Every variable in Python is a pointer to a C struct called PyObject. It contains:

  1. ob_refcnt: Reference Count (For Garbage Collection)
  2. ob_type: Pointer to the Type Object (Class)
  3. ob_value: The actual data (for primitives)

When you write x = 5, you are not putting the number 5 into a box labeled x. You are creating a PyObject for the integer 5 on the Heap, and pointing the name x (on the Stack frame) to it.

Strong vs. Weak Typing

  • Strong: Types are strictly enforced. 5 + "5" raises a TypeError. Python is Strong.
  • Dynamic: Type checking happens at runtime. x can point to an Int, then a String.

Deep Implication: Every addition a + b in Python triggers a lookup dispatch. a.__add__(b). This is why Python is slower than C++, but infinitely more flexible.
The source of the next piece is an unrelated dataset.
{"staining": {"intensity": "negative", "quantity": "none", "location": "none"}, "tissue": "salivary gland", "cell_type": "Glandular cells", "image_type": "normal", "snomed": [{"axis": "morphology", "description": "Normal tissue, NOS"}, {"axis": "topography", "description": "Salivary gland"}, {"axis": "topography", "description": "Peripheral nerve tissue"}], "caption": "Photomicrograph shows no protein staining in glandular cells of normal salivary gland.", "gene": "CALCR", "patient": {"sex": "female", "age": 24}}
2. Scope Resolution: The LEGB Rule

Where does a name live? When you type print(x), how does Python find x? It follows the LEGB Law of Physics:

  1. L (Local): Inside the current function.
  2. E (Enclosing): Inside the parent function (Closures).
  3. G (Global): At the module level.
  4. B (Built-in): The deepest layer (e.g., len, str).
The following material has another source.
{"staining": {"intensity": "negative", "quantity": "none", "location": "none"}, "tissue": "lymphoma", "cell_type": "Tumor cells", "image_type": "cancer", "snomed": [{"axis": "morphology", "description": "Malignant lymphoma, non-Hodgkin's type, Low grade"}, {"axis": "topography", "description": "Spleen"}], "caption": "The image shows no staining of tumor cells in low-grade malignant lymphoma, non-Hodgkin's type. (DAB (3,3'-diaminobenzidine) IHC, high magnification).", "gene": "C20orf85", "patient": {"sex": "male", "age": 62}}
The Closure (Capturing Context)

A closure is a function that remembers the environment in which it was created. This is the seed of State Preservation without Classes.

def make_counter():
count = 0 # <--- This variable generally dies when make_counter returns

def increment():
nonlocal count # <--- Puncturing the scope barrier
count += 1
return count

return increment # <--- We return the function AND its environment

# The 'count' variable is kept alive by the closure, defying the stack frame pop.

This is crucial for Callbacks in ROS 2.


3. The CPython Virtual Machine

Python code is not executed by the CPU. It is executed by a software CPU called the Virtual Machine.

  1. Source (.py)
  2. Compiler: Translates to Bytecode (.pyc)
  3. PVM (Python Virtual Machine): A giant switch/case statement in C that runs the bytecode.

Disassembling Reality

We can see the matrix using the dis module.

import dis

def add(a, b):
return a + b

dis.dis(add)

Output (The Truth):

  2           0 LOAD_FAST                0 (a)
2 LOAD_FAST 1 (b)
4 BINARY_ADD
6 RETURN_VALUE
  • LOAD_FAST: Push variable onto the value stack.
  • BINARY_ADD: Pop two, add, push result.
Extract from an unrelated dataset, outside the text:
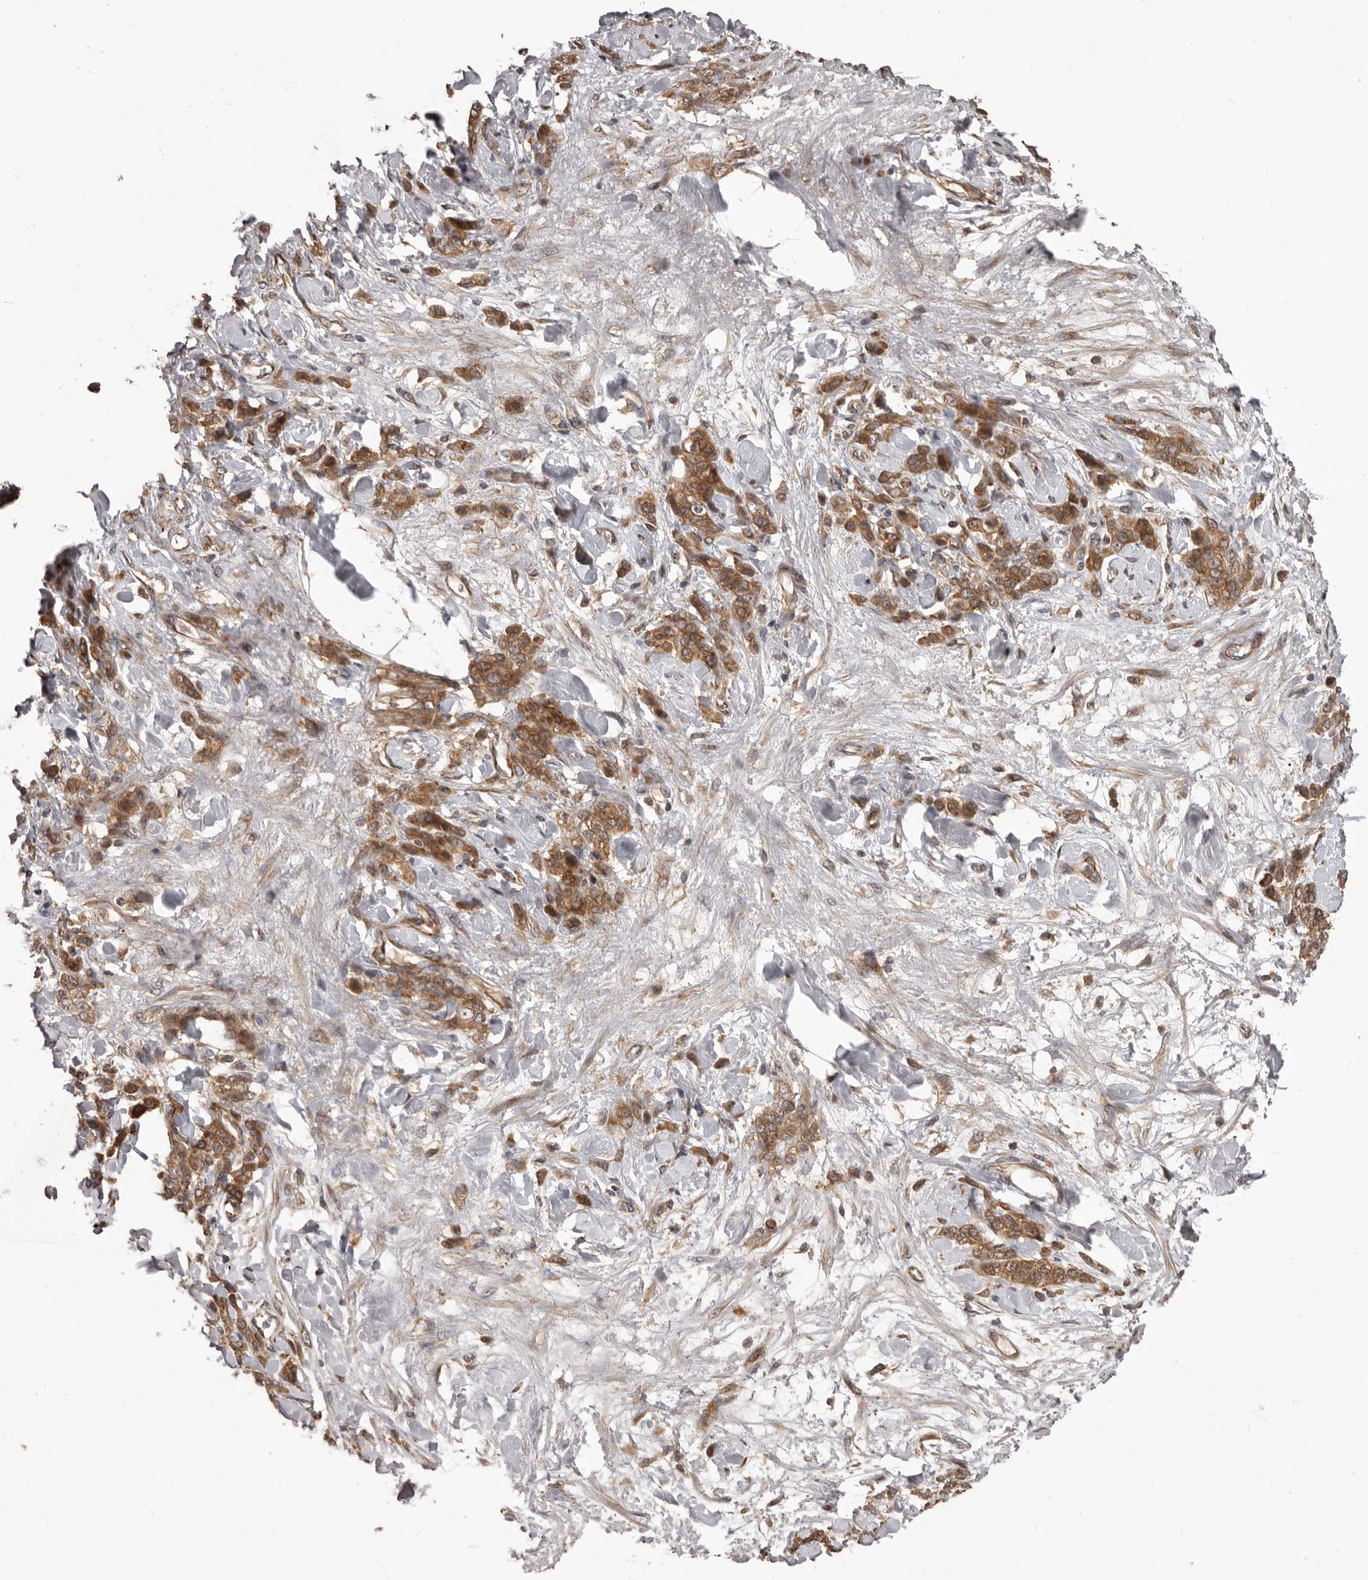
{"staining": {"intensity": "moderate", "quantity": ">75%", "location": "cytoplasmic/membranous"}, "tissue": "stomach cancer", "cell_type": "Tumor cells", "image_type": "cancer", "snomed": [{"axis": "morphology", "description": "Normal tissue, NOS"}, {"axis": "morphology", "description": "Adenocarcinoma, NOS"}, {"axis": "topography", "description": "Stomach"}], "caption": "IHC (DAB (3,3'-diaminobenzidine)) staining of stomach cancer exhibits moderate cytoplasmic/membranous protein expression in approximately >75% of tumor cells. Nuclei are stained in blue.", "gene": "HBS1L", "patient": {"sex": "male", "age": 82}}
Understanding this stack-based machine is essential for optimizing critical loops in robot perception.


Deep FAQ

Q: Why are Python lists so memory hungry? A: A Python list is not a contiguous array of data (like C int[]). It is a contiguous array of pointers to PyObjects scattered across the Heap. This causes cache misses and overhead. This is why we use NumPy—it brings C-style contiguous memory arrays back to Python.

Q: What is a Metaclass? A: If an Object is an instance of a Class, what is a Class an instance of? A Metaclass. Only use this if you are writing frameworks (like rclpy). It allows you to intercept the creation of types themselves.